A decision to move forward
When we applied for our first adoption, we had three children aged three and under. The baby was only six months. I was the first person to ever ask our social worker if a nursing baby could attend all day training! Our home was not a large farm house on a sprawling ranch, rather it was a modest 1,100 square foot ranch on a third of an acre. Our bank account was nothing to envy, and my husband was working long, hard hours to provide for our family.
No one would have questioned our motives if we had waited. No one would have wondered if we had heard clearly from God or asked if we wanted to reconsider if we had decided this was not a ‘good’ time. But, what we really would have been doing is saying it wasn’t a convenient time for us.
Moving forward was going to require mountains of paperwork, intrusive home visits, and probing questions. It was going to require training, renovating our home to add a bedroom, and laying down any hopes of keeping up with the Joneses. Nothing about the timing appeared perfect from the outside looking in, but everything about the timing was in accordance to His perfect plan for our family and for our son.
You see, God has this unique way of equipping the called. Typically, He doesn’t hand us everything we need, give us insight into how everything is going to happen, and then ask us to do something we feel totally secure doing. That scenario leaves a lot of room for pride, and very little need for utter dependence on Him.
That step of faith changed the direction of our lives.
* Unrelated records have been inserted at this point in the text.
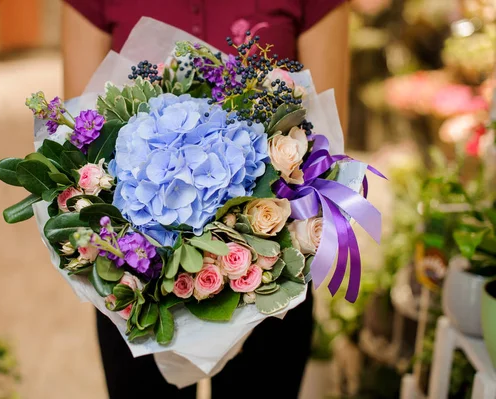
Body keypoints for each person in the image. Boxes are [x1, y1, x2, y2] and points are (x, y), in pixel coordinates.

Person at [61, 1, 350, 398]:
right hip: (139, 288)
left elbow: (326, 149)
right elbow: (81, 141)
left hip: (270, 278)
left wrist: (247, 273)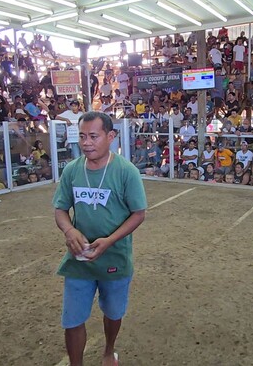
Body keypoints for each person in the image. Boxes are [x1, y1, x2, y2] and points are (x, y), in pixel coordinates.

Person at [53, 112, 147, 366]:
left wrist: (110, 240)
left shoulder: (126, 172)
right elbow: (60, 209)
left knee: (114, 312)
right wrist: (70, 231)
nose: (86, 143)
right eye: (82, 136)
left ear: (111, 137)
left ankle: (108, 350)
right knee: (72, 319)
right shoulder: (72, 170)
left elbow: (138, 214)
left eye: (93, 136)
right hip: (79, 257)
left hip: (115, 257)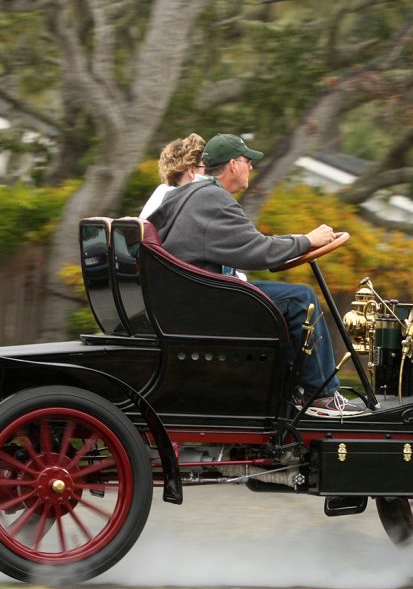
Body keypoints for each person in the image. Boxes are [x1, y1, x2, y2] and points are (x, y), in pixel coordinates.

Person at [146, 133, 364, 416]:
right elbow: (257, 250)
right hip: (203, 307)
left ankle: (294, 391)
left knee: (287, 297)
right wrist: (308, 241)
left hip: (190, 300)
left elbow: (250, 242)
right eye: (248, 161)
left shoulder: (190, 195)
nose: (252, 167)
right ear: (233, 164)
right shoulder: (211, 199)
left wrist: (300, 239)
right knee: (302, 299)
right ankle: (321, 396)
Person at [139, 133, 206, 219]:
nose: (206, 174)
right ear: (192, 171)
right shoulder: (186, 203)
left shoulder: (161, 192)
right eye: (204, 167)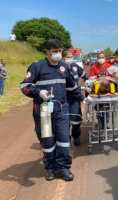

We now have six children, aged eight and under, two of whom we have adopted from foster care. We still live in our modest ranch, and we still don’t have hired help! (And unless God says so, we aren’t ‘done’ with kids – biological or adopted!) We are doing our best to raise our children in the love and admonition of the Lord – teaching them about love, forgiveness, mercy, compassion, and justice. We are petitioning for a change in the foster care system, advocating for children in need of families, and working with others to meet the practical needs of children and families.
Friend, whatever season of life you’re in, I’d like to invite you to ask God what step of faith He is asking you to take. And then, I’d like to encourage you to take it. Believing He is who He says He is, and He’ll do what He says He’ll do. Knowing that you are His beloved and that He will never leave or forsake you. Today, commit to putting your faith into action!